UPS Boss Preaches the Power of No
Carol Tomé has been shifting the delivery giant’s focus to the bottom line, weeding out less-profitable customers in a high-speed overhaul
www.wsj.com
This might be paywalled, so I’ll give a quick summary:
Carol Tome took over as the CEO at UPS right as the pandemic got into full swing. An unfortunate random happenstance on the timing, but she’s done a really good job. Two things struck me:
First, she’s concentrating on profits, not sales volume, and working with customers (usually large retailers) to make that happen. What the article touts seemed to me a bit of strong-arming at a time when the customers didn’t have many options, but we’ll overlook that in favor of the shift in focus to profit.

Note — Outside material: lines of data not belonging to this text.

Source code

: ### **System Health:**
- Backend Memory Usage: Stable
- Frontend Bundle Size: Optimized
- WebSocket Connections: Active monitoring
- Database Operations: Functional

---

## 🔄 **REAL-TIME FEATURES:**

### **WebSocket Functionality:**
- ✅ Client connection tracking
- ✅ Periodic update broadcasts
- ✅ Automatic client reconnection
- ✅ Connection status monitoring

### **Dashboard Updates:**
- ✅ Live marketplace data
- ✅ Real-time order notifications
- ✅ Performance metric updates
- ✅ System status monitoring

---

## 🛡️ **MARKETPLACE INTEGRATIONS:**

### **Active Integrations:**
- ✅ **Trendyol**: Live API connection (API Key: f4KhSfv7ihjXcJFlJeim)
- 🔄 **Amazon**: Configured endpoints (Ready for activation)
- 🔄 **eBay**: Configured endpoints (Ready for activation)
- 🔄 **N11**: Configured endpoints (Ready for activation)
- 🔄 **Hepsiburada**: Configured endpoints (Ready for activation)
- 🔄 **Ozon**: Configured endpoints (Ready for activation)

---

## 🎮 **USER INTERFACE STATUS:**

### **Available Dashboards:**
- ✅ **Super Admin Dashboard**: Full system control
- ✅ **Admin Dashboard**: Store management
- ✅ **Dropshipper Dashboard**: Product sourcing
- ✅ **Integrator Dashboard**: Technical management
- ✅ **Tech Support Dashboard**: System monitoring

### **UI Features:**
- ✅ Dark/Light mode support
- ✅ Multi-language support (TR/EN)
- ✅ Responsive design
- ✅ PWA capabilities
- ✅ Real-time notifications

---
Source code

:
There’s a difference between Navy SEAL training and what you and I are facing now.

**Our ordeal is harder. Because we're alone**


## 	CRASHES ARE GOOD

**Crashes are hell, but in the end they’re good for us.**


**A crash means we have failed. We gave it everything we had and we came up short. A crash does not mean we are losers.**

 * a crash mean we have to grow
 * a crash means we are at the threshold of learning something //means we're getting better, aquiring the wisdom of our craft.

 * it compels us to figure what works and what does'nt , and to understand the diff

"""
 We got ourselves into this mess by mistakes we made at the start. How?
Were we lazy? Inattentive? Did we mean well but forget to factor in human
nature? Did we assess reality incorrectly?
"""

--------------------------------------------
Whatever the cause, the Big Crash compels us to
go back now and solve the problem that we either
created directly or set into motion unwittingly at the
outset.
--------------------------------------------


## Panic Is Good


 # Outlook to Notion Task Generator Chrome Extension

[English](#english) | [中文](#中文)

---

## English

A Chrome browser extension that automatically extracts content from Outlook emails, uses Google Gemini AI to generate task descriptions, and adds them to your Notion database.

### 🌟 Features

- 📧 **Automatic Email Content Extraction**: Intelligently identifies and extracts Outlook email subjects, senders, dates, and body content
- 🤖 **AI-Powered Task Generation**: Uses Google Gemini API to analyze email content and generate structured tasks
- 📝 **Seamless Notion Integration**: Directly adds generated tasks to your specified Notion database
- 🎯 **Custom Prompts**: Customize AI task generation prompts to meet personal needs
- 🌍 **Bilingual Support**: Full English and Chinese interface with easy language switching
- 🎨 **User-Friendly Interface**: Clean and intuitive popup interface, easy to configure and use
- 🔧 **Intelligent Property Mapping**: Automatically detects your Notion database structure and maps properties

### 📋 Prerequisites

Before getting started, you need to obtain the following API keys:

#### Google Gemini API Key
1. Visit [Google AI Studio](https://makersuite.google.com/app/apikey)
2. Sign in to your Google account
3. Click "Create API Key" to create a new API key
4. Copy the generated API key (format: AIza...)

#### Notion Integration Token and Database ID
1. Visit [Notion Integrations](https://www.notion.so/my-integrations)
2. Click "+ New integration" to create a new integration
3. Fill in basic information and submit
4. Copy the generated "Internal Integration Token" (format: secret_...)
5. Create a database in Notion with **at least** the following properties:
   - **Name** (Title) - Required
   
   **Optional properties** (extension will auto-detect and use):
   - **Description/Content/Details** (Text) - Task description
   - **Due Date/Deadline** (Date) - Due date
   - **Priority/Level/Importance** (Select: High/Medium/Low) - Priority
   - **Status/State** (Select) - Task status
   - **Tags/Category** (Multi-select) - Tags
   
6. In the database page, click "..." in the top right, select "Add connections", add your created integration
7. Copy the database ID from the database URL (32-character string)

If my former employer had done that, they would be a lot more valuable today. That’s part of the reason I retired when I did.....got fed up with short-sighted management and corporate political garbage.
The second thing, though was the real point. She quickly recognized that the surge in online retail was going to stretch their ability to meet demand. Not just numbers of packages, but also numbers of stops, and therefore time. As in, they’re no longer delivering 20 packages to one business. They’re delivering 20 packages to 20 different houses scattered all over town. And the normal holiday surge was going to be a tsunami this year.
So she started working with retailers months before the coming surge to make sure everybody was on the same page, and allow both the retailers and UPS to plan a smooth way to address something nobody on either side had ever dealt with before.
Not everybody was 100% happy, but everybody understood where the other side was coming from, and had time to deal with it.
No politics here because the vaccine rollout has been botched at all levels of government, and a mess whether administered by a red or blue authority. But how much better off would we all be if federal, state and local governments of all political persuasions had started (1) no-foolin’ planning over the summer, and (2) partnering with major pharmacies (CVS, Walgreen’s, etc.) and retailers that have both pharmacies and their own slick distribution systems — WalMart, and major grocery chains, for example?
Think Carol Tome would have done just that? I do.